Une suspension consiste à couper l'accès et fermer les positions, tout en laissant le compte ouvert et l'abonnement actif. Elle convient quand la raison est temporaire : un besoin de recul, une période de forte incertitude, une absence prolongée.
Un arrêt complet se justifie quand la raison est structurelle : l'outil ne correspond plus à votre objectif, l'intermédiaire vous inspire des doutes, ou le coût dépasse ce que vous acceptez.
Distinguer les deux évite de tout démonter pour une inquiétude passagère, et évite aussi de laisser vivre un dispositif dont vous ne voulez plus.

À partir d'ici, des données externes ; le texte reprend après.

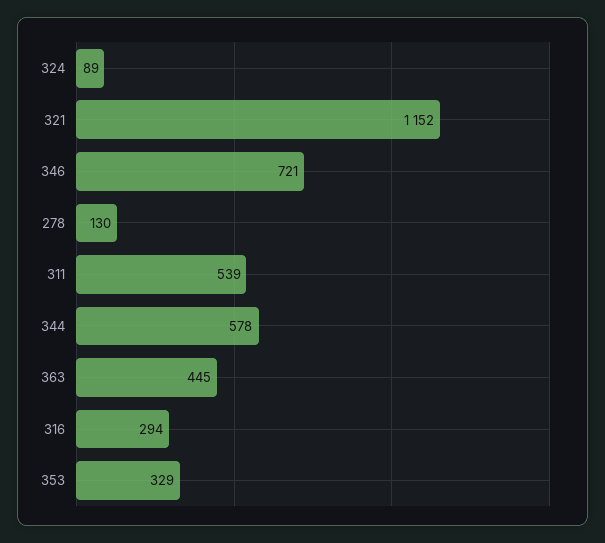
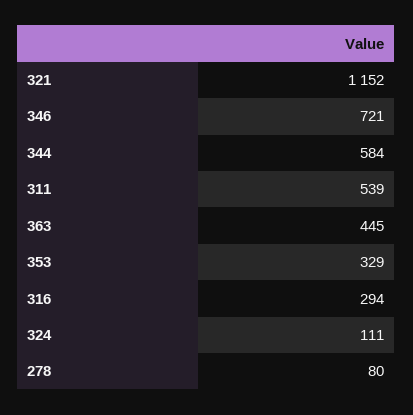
324: 89 -> 111
278: 130 -> 80
344: 578 -> 584

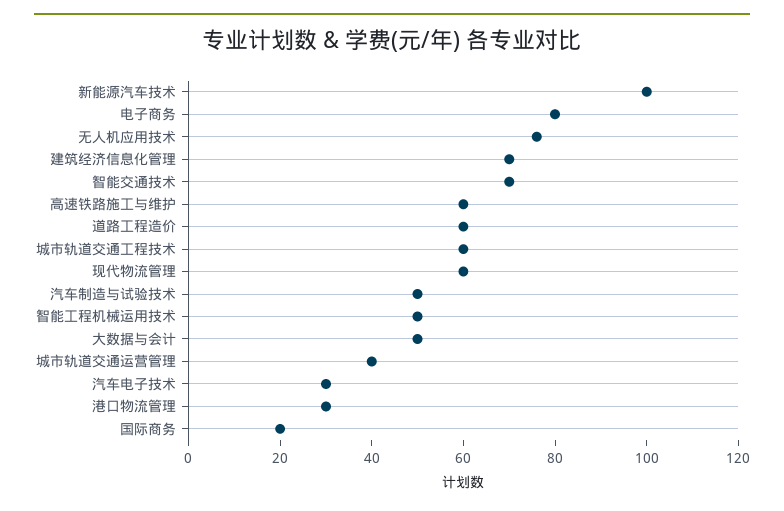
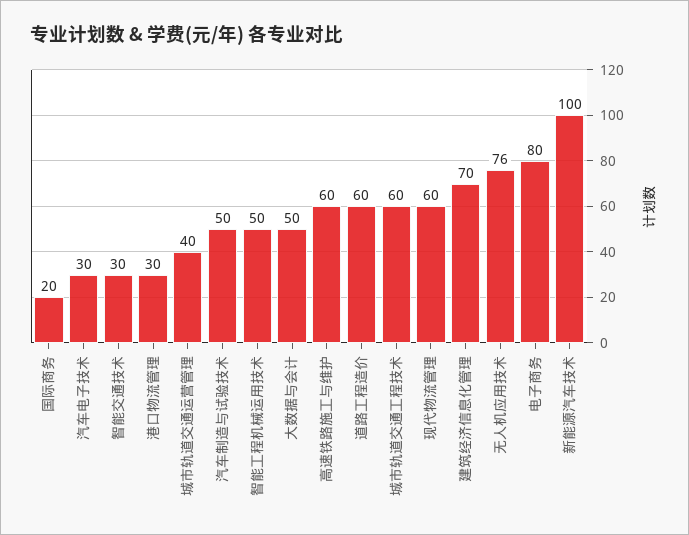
智能交通技术: 70 -> 30

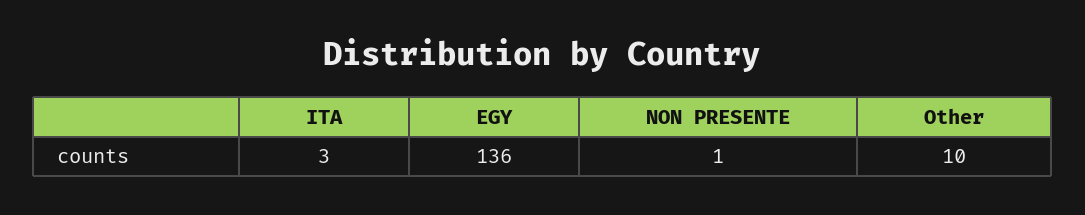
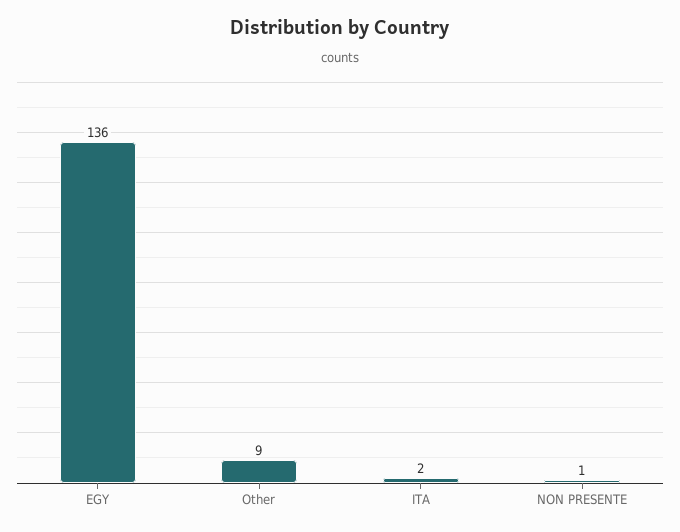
ITA: 3 -> 2
Other: 10 -> 9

Les repères de suivi sont détaillés dans à quelle fréquence surveiller un robot de trading.
Ce qu'il faut retenir
- Révoquez d'abord l'accès applicatif côté intermédiaire : c'est la seule action qui ne dépend que de vous.
- Couper l'accès ne ferme aucune position : listez-les et fermez-les manuellement, ordres en attente compris.
- Retirez ensuite les fonds en un seul virement ; frais fixes et écart de change peuvent coûter une soixantaine d'euros sur 4 000 €.
- Résiliez l'abonnement en dernier, après confirmation du virement, et retirez l'autorisation de prélèvement.
- Conservez relevés et justificatifs : les obligations déclaratives survivent à la clôture du compte.